[[ DATA IN THIS EXERCISE, beginning ]]

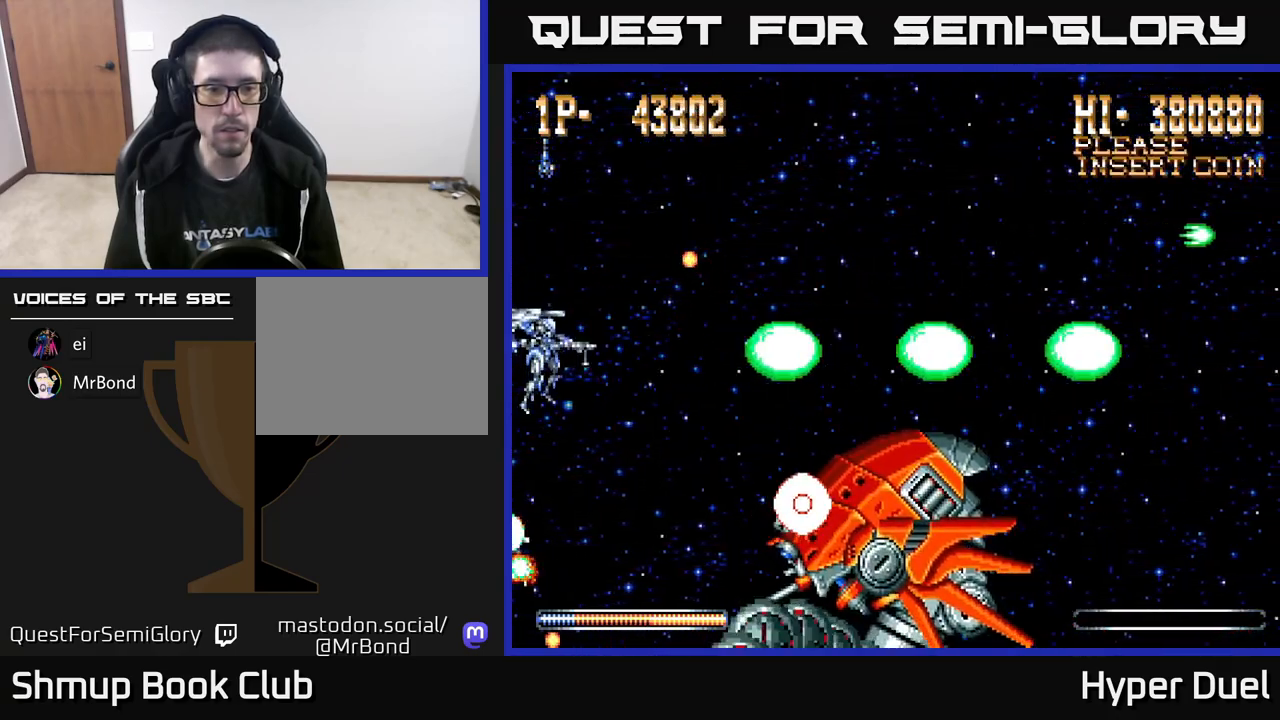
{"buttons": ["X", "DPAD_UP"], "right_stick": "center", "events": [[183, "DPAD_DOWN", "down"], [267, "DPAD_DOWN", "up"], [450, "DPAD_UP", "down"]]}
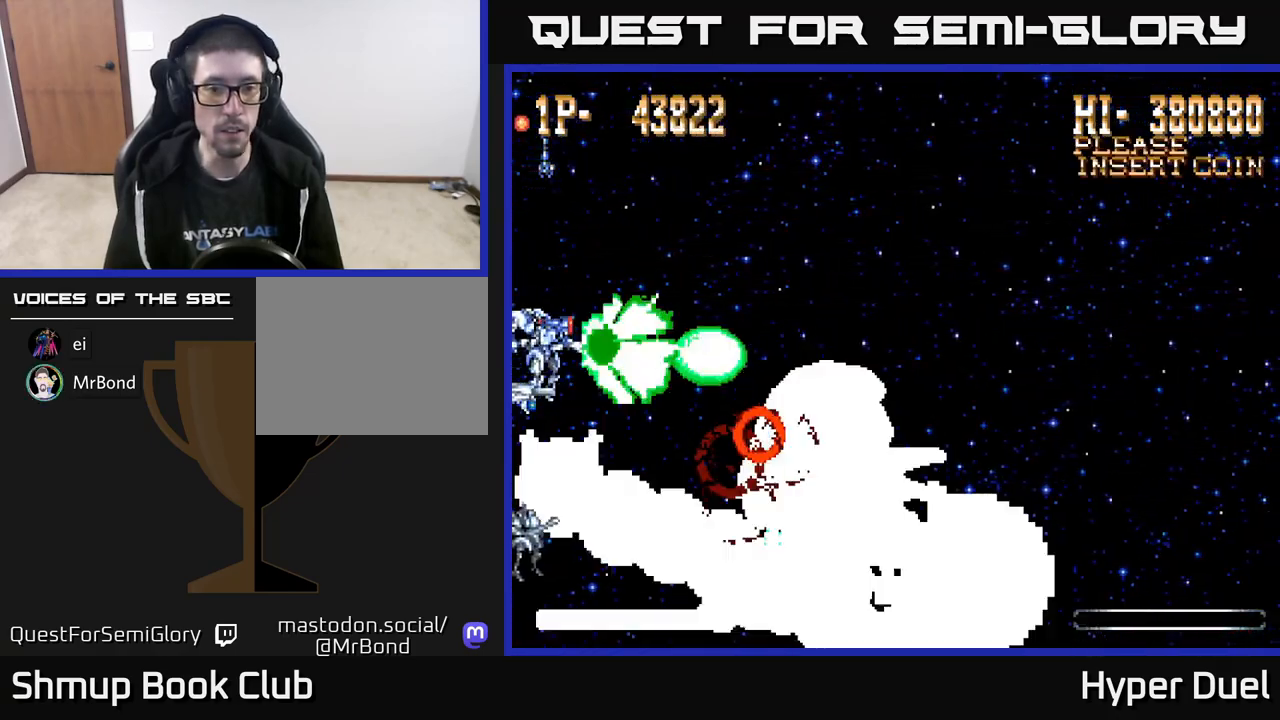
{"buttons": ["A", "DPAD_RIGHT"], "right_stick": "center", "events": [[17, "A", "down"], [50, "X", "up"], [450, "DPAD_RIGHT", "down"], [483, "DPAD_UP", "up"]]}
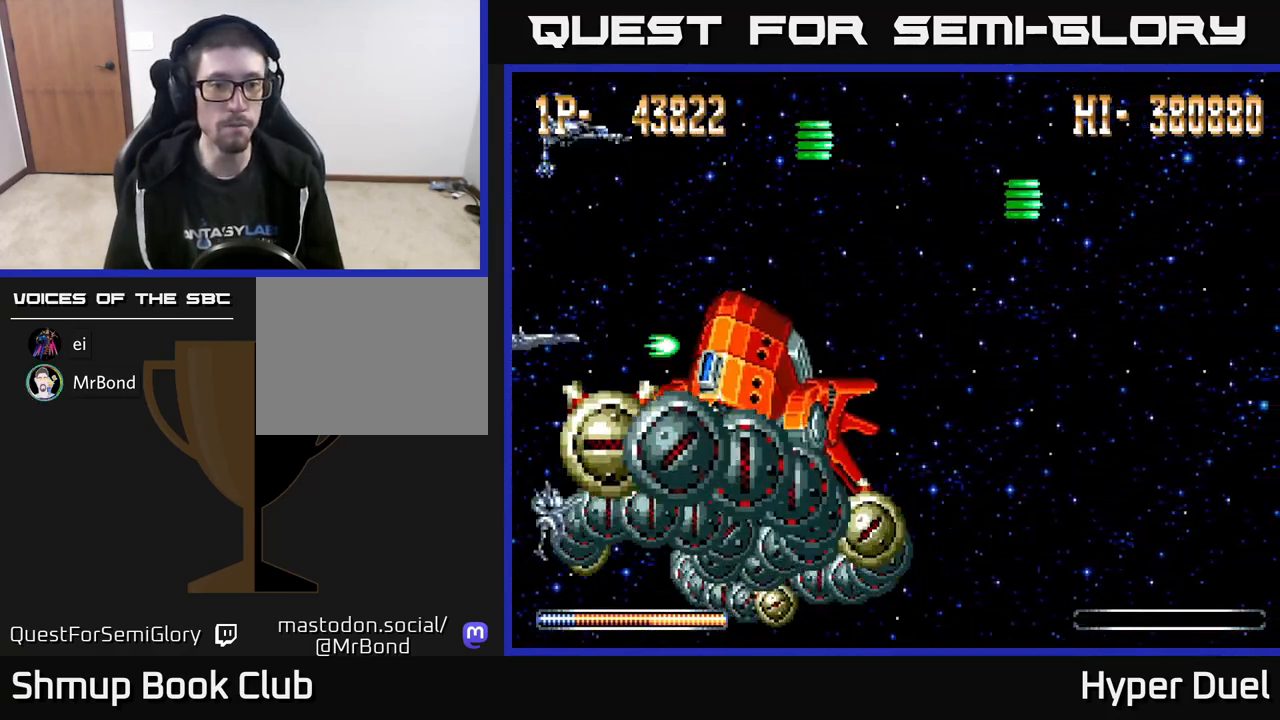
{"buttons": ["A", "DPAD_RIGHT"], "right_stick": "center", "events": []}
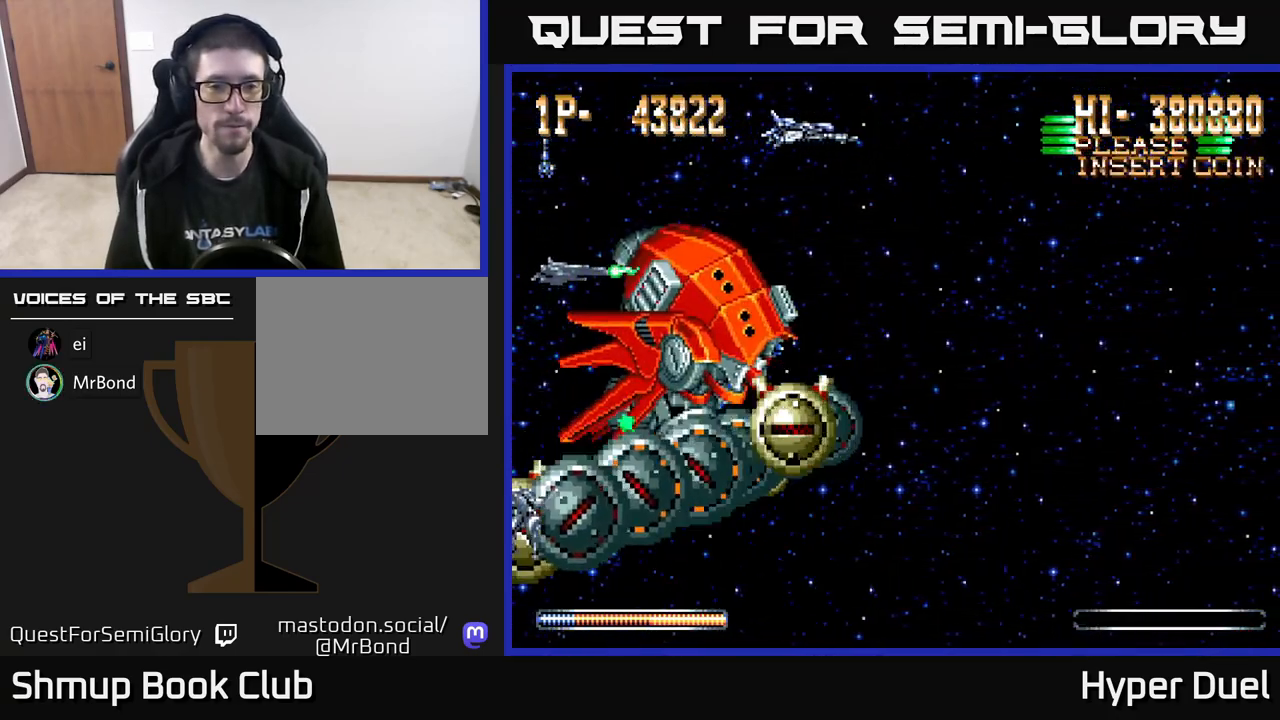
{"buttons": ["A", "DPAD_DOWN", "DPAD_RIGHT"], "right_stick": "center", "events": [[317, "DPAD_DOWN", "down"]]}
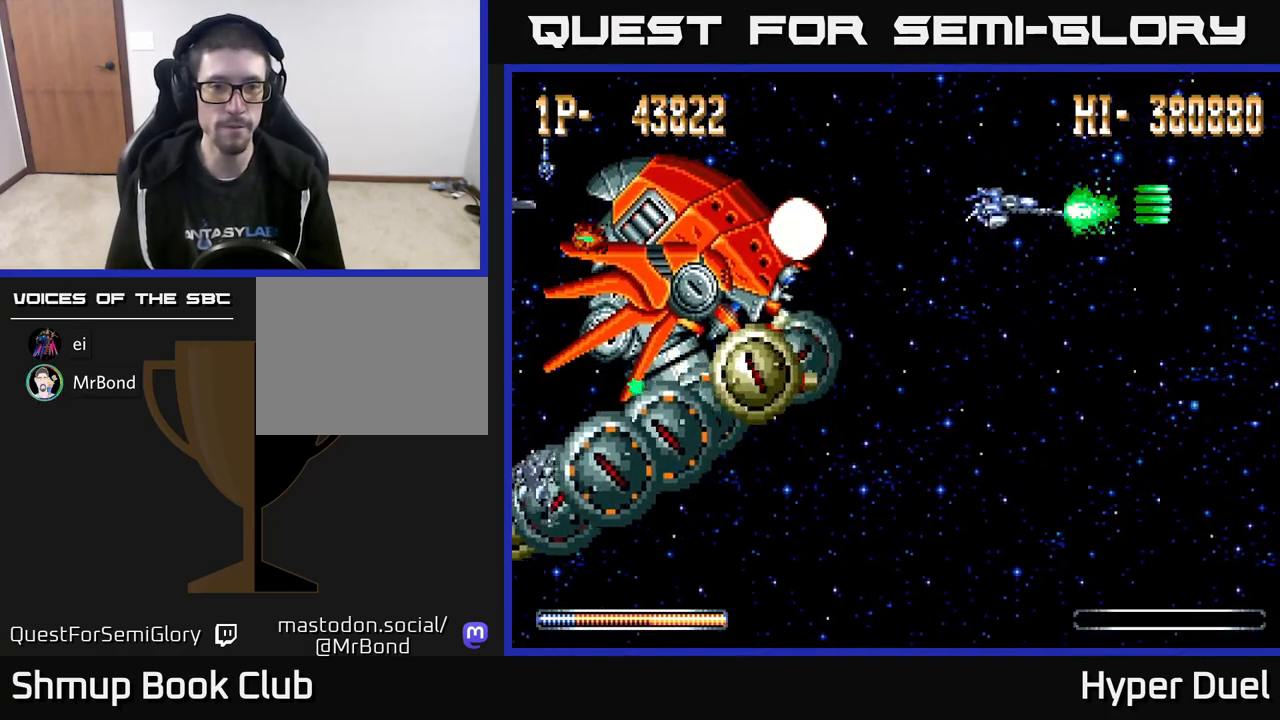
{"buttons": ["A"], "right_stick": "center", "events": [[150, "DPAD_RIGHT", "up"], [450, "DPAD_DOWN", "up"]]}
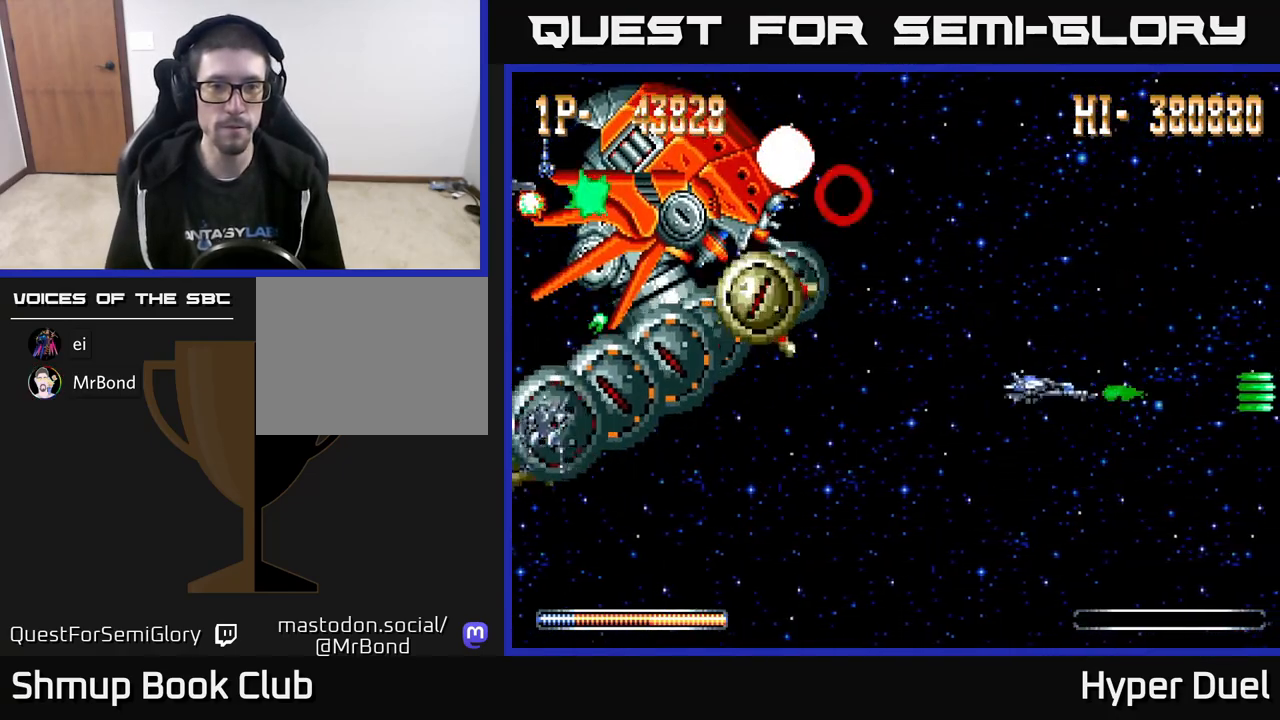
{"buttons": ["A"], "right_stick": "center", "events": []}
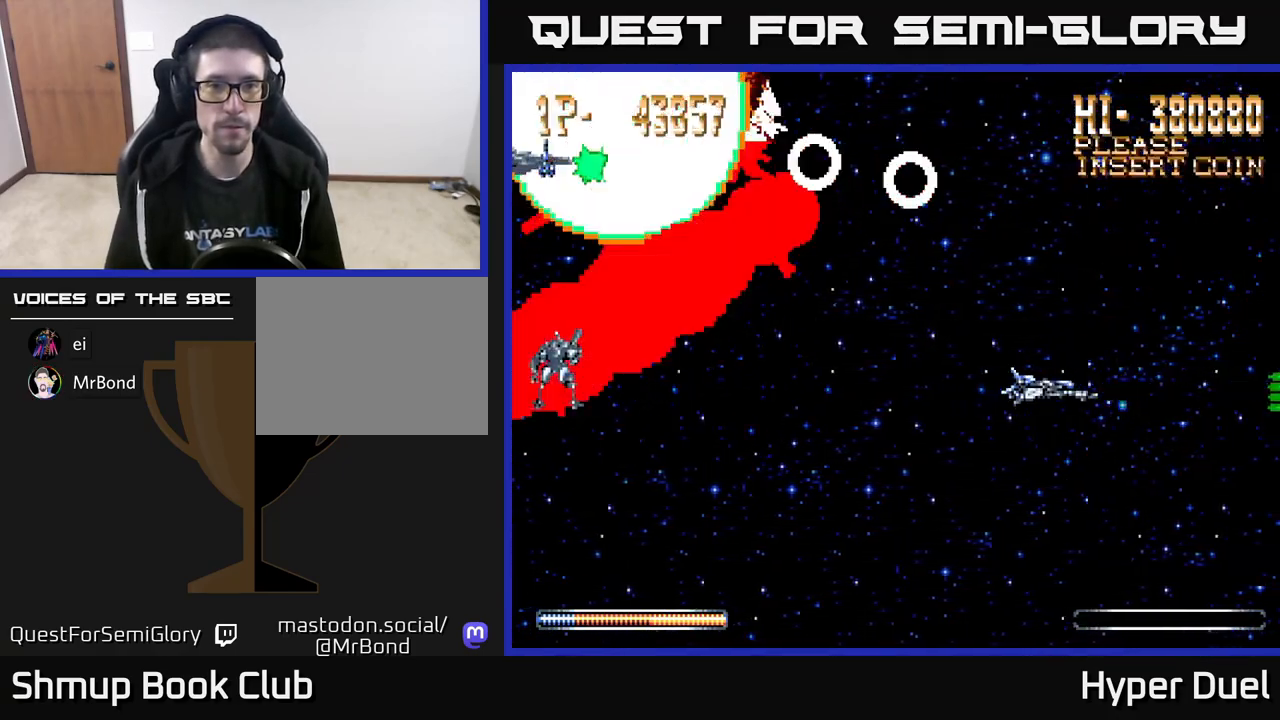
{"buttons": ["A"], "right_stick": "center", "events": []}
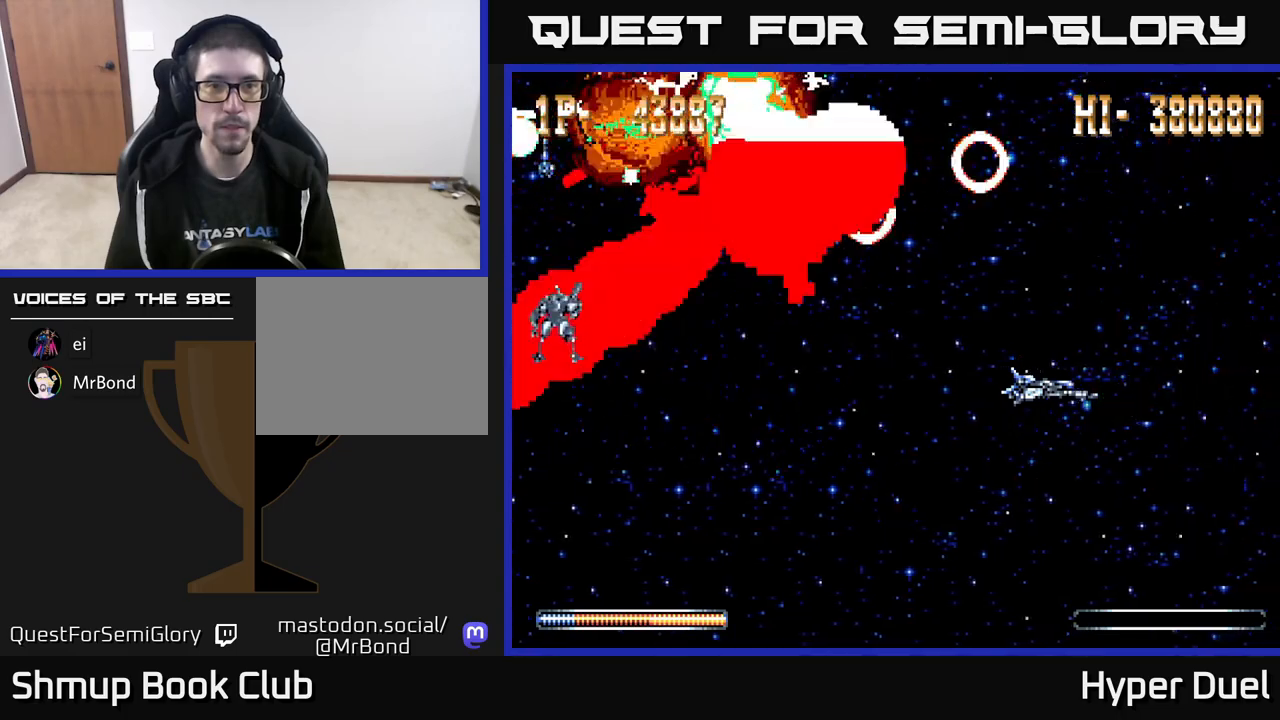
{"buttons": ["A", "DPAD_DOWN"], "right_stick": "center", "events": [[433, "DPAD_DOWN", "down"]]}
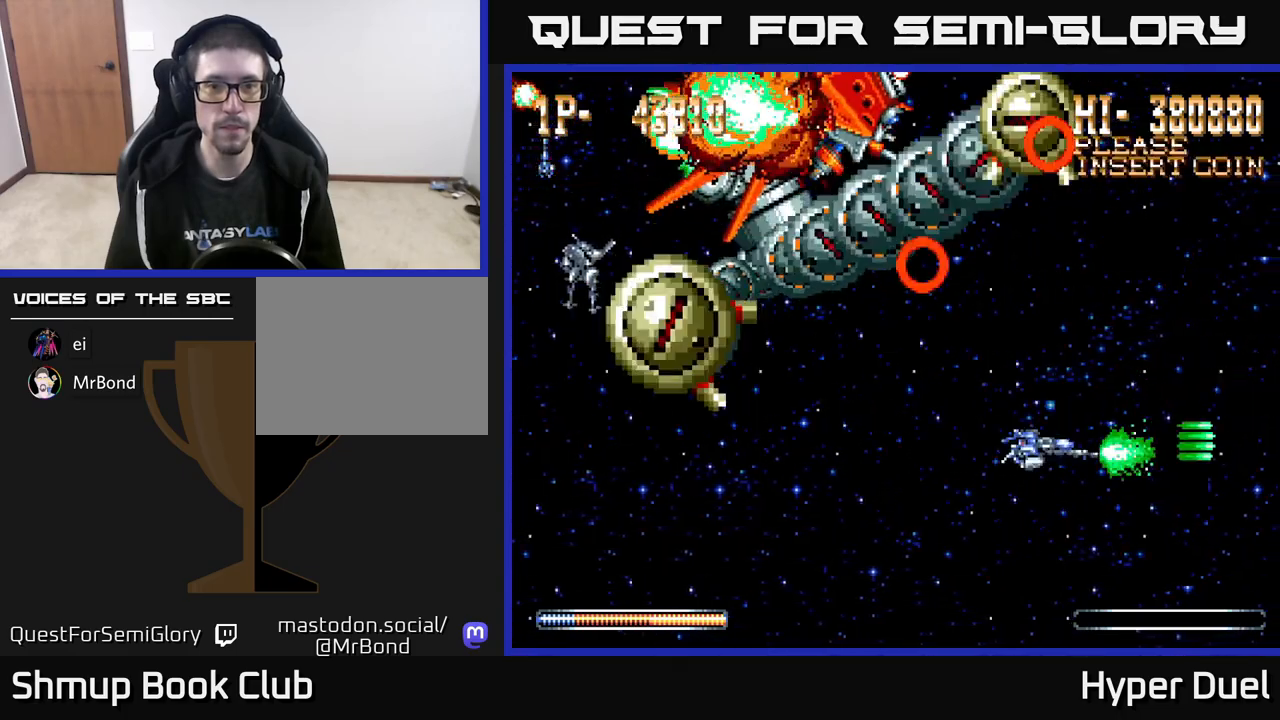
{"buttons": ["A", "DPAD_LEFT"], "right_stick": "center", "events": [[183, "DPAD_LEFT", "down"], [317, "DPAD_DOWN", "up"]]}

[[ DATA IN THIS EXERCISE, end ]]

**TASK INSTRUCTIONS**
All records should be output exactly, with the pictures left out.

**RESPONSE FOR THIS EXERCISE**
{"buttons": ["X", "DPAD_UP"], "right_stick": "center", "events": [[183, "DPAD_DOWN", "down"], [267, "DPAD_DOWN", "up"], [450, "DPAD_UP", "down"]]}
{"buttons": ["A", "DPAD_RIGHT"], "right_stick": "center", "events": [[17, "A", "down"], [50, "X", "up"], [450, "DPAD_RIGHT", "down"], [483, "DPAD_UP", "up"]]}
{"buttons": ["A", "DPAD_RIGHT"], "right_stick": "center", "events": []}
{"buttons": ["A", "DPAD_DOWN", "DPAD_RIGHT"], "right_stick": "center", "events": [[317, "DPAD_DOWN", "down"]]}
{"buttons": ["A"], "right_stick": "center", "events": [[150, "DPAD_RIGHT", "up"], [450, "DPAD_DOWN", "up"]]}
{"buttons": ["A"], "right_stick": "center", "events": []}
{"buttons": ["A"], "right_stick": "center", "events": []}
{"buttons": ["A", "DPAD_DOWN"], "right_stick": "center", "events": [[433, "DPAD_DOWN", "down"]]}
{"buttons": ["A", "DPAD_LEFT"], "right_stick": "center", "events": [[183, "DPAD_LEFT", "down"], [317, "DPAD_DOWN", "up"]]}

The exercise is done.